** Opening EXERCISE INPUTS block **

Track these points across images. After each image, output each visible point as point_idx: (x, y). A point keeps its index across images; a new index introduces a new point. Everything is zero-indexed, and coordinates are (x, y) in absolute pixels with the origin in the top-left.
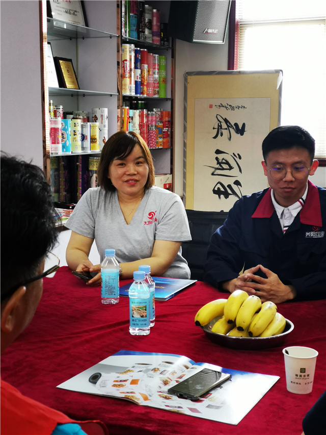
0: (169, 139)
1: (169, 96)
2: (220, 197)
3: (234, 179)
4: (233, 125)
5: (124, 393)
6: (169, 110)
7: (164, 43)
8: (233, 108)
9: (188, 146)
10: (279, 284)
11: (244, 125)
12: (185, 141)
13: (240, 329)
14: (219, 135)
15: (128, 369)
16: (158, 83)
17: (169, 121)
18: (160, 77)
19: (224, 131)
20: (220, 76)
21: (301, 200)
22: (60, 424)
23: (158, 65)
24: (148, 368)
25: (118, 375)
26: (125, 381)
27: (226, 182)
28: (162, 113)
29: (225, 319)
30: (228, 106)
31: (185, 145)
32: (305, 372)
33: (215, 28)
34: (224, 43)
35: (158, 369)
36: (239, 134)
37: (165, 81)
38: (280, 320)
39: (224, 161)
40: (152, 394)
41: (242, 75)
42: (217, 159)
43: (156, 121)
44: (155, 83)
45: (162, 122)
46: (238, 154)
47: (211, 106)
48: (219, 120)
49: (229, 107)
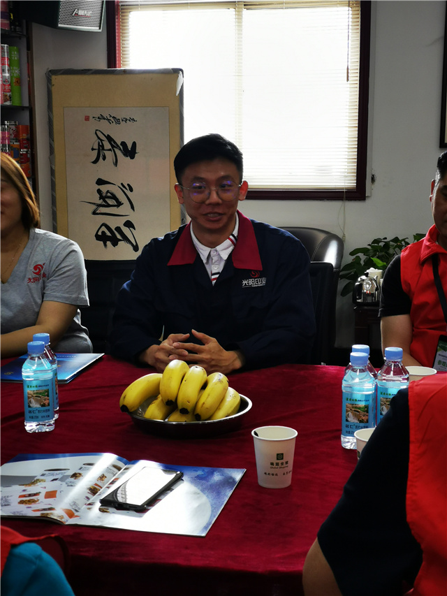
0: (29, 164)
1: (26, 104)
2: (105, 245)
3: (124, 220)
4: (119, 144)
5: (38, 510)
6: (28, 123)
7: (15, 29)
8: (118, 121)
9: (57, 175)
10: (220, 351)
11: (134, 144)
12: (53, 167)
13: (184, 411)
14: (101, 158)
15: (35, 479)
16: (10, 85)
17: (27, 139)
18: (11, 77)
19: (107, 153)
20: (98, 77)
21: (231, 237)
22: (14, 546)
23: (9, 59)
24: (66, 474)
25: (23, 488)
26: (35, 495)
27: (114, 223)
28: (17, 127)
29: (162, 400)
30: (111, 118)
31: (52, 172)
32: (282, 459)
33: (88, 10)
34: (100, 31)
35: (80, 474)
36: (129, 158)
37: (19, 82)
38: (233, 397)
39: (109, 194)
40: (79, 509)
41: (128, 76)
42: (99, 191)
43: (9, 139)
44: (5, 85)
45: (17, 140)
46: (128, 185)
47: (87, 119)
48: (99, 138)
49: (113, 120)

** Closing EXERCISE INPUTS block **

■ PROBLEM DETAILS ■
Output only an exact transcription of the lines above from the one with "36: (239, 134)" up to and including the one with "48: (219, 120)".

■ RESPONSE AREA ■
36: (239, 134)
37: (165, 81)
38: (280, 320)
39: (224, 161)
40: (152, 394)
41: (242, 75)
42: (217, 159)
43: (156, 121)
44: (155, 83)
45: (162, 122)
46: (238, 154)
47: (211, 106)
48: (219, 120)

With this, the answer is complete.